14.11 Export and Sanctions. You acknowledge the rights and obligations set forth in these Terms are subject to the laws and regulations of the United States relating to the export of products and technical information. Without limitation, you shall comply with all such laws and regulations. You may not export or provide access to the Service into any U.S. embargoed countries or to anyone on (a) the U.S. Treasury Department’s list of Specially Designated Nationals, (b) any other restricted party lists identified by the Office of Foreign Asset Control, (c) the U.S. Department of Commerce Denied Persons List or Entity List, or (d) any other restricted party lists. You represent and warrant that you and anyone accessing or using the Service on your behalf, or using your account credentials, are not such persons or entities and are not located in any such country.
14.12 Governing Law; Dispute Resolution. These Terms and all Subscription Contracts will be governed by, and construed and interpreted in accordance with, the laws of the Commonwealth of Massachusetts without giving effect to conflict of law principles and excluding the United Nations Convention on Contracts for the International Sale of Goods or by the Uniform Computer Information Transactions Act (“UCITA”). By using the Service, you waive any claims that may arise under the laws of other jurisdictions. If a dispute, controversy, or claim arises out of or relates to these Terms or a Subscription Contract, or the interpretation, application, breach, termination, or enforcement thereof, including any claim of inducement by fraud or otherwise (“dispute”), then you and we agree to use our good faith best efforts to resolve the dispute through discussions as quickly as possible. If we cannot resolve the dispute through discussions, then the dispute will be submitted for resolution by binding arbitration before a single arbitrator pursuant to the then-current arbitration rules of the CPR Institute for Dispute Resolution for Non-Administered Arbitration (available at www.cpradr.org), or successor (“CPR”). The arbitration will be held in English in Boston, Massachusetts and by remote telecommunications methods. The decision of the arbitrator will be binding and enforceable in any court or tribunal of competent jurisdiction. Notwithstanding anything to the contrary in these Terms or Subscription Contract, in addition to any other available remedies at law, we shall be entitled to protect our Confidential Information and proprietary rights through equitable relief via any court or tribunal of competent jurisdiction (including restraining order, injunction, or specific performance) in the event of a breach or violation by you of our proprietary rights, or of your confidentiality obligations, without having to post a bond or other security, or to prove damages or the inadequacy of damages. Each party acknowledges this Section constitutes a material inducement upon which the other party has relied in entering this Terms or Subscription Contract.
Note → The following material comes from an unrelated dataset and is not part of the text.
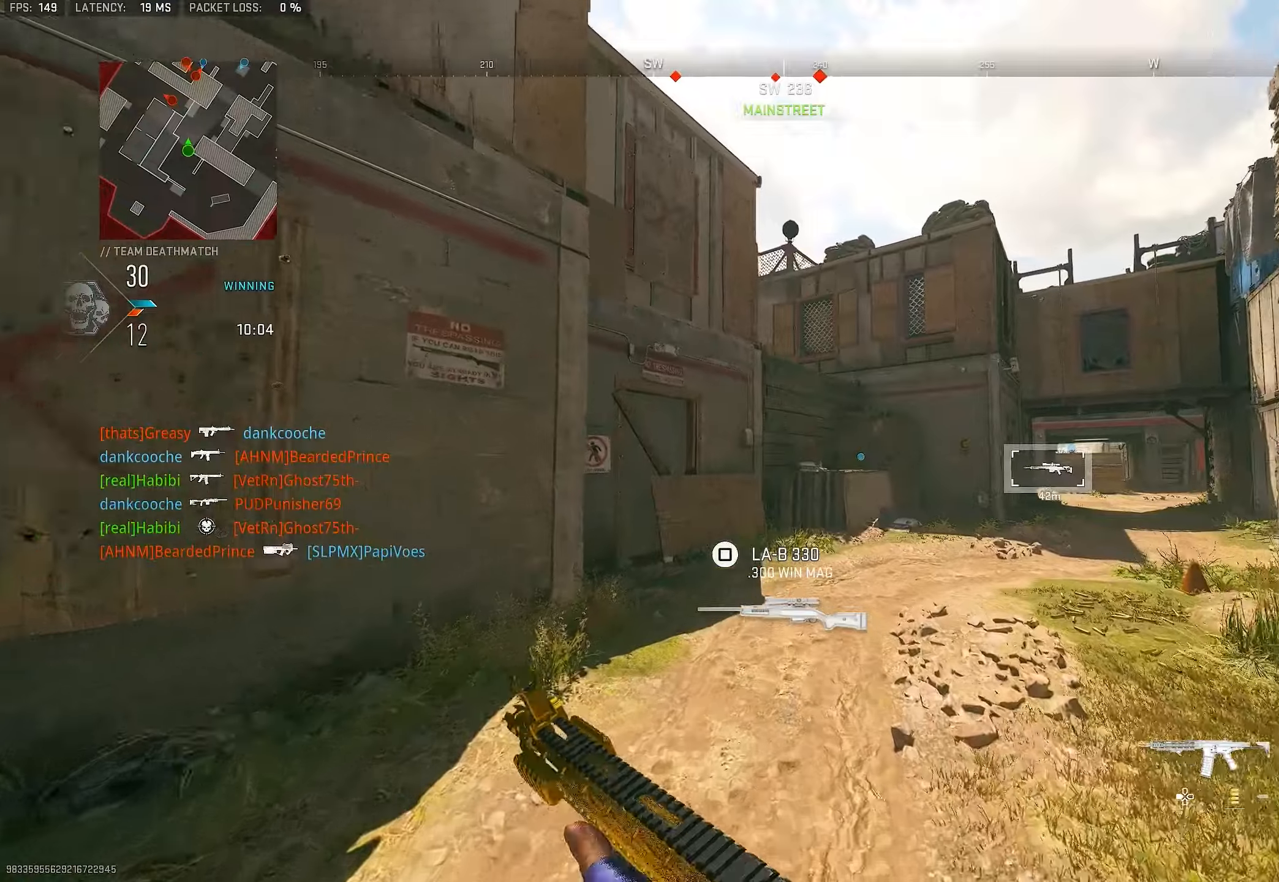
{"buttons": [], "left_stick": "up", "right_stick": "center", "events": [[33, "L3", "up"], [100, "TRIANGLE", "down"], [133, "TRIANGLE", "up"], [367, "L3", "down"], [500, "L3", "up"]]}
14.13 Severability. If any provision of these Terms or a Subscription Contract is held by a court or other tribunal of competent jurisdiction to be invalid, illegal, or unenforceable for any reason, such provision will be severed or limited to the minimum extent necessary to comply with applicable law, such that the remaining provisions of these Terms and Subscription Contract will continue in full force and effect. To the extent reasonably feasible, the parties further agree to use their best efforts to substitute a valid provision for the invalid provision which most closely approximates the intent and economic effect of the invalid provision.
14.14 Legal Compliance. We may comply with governmental, court, and law enforcement requests or requirements relating to provision or use of the Service, or to information provided to or collected under these Terms. We reserve the right, at our sole discretion, to report Prompts or Outputs to law enforcement.